I argue vehemently with folks in my department who talk about blogging like it's the wave of the future, and before long everyone will be doing it. I predict that blogging will peak sometime in the next 18 months, and then recede into more specialized uses. Having said that, though, I think it's also true that cultural conceptions of blogging are changing. Whereas people might once have dismissed something they read on a blog as meangingless and inconsequential ('it's just a stupid blog after all…'), they might now take it more seriously, if only because of the popular attention that blogging has received. The cultural conception of blogging may now be something closer to a serious, meaningful form of public expression and content production. Of course, this also increases the danger for bloggers. Hell, I'd hate it if people took all the junk I wrote on this blog seriously.
Andrea at Zerzaust published a nice list of links for those interested in the Anthropology of Science & Technology. (I commented and added a few more.)
My old friend Mike Boylan (he's not old, he's just been my friend for a long time) has started up a blog called Listen to Film. Mike is a talented filmaker living in New York, and also my most reliable source for interesting new music. Check it out.
After learning that pretty much every layout except the main page was broken (thanks to lorenz for the heads up), I decided upgrading to WordPress 1.5's theme system wasn't quite as easy as I thought. So I decided to start over with a bit of a new look. This theme is based on the winning theme in Alex King's recent contest - it's called Connections.
I hope it doesn't offend anyone too badly.

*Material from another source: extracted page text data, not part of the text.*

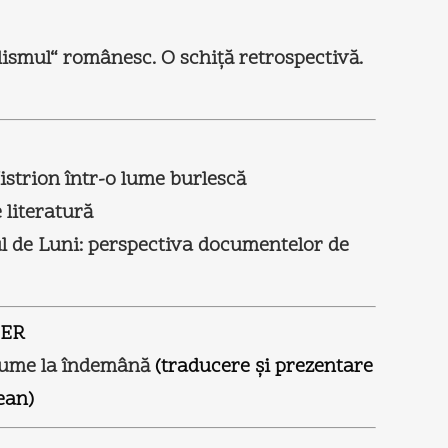
lismul“ românesc. O schiţă retrospectivă.
istrion într-o lume burlescă
 literatură
l de Luni: perspectiva documentelor de
BER
lume la îndemână
(traducere şi prezentare
ean)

An important part of doing research is thinking about who the audience for research is. It's hard especially because of the interdisciplinary nature of what folks who study IT and culture tend to do. Our work is often a mix of theory, praxis, and methodology – a fact which can make it a tough fit for many audiences. Figuring out where research fits, both for grounding it in existing literatures and for finding the right journals to submit papers to, is always a challenge.
So, then, as researchers interested in anthropology, sociology, cultural studies, IT, communication, etc…what journals should we be reading? What journals should we be contributing to? Let's put together a good list – please help! I'll start:
Communications of the ACM
IT & Society
Journal of Computer Mediated Communication
Science Technology & Human Values
Social Science Computer Review
Technology & Culture
Technology in Society
The New Review of Information Behavior Research
The new issue of the journal Community Informatics is out. (link)
This journal seems to do well at capturing a wide variety of current issues without the myopia of a single-discipline journal.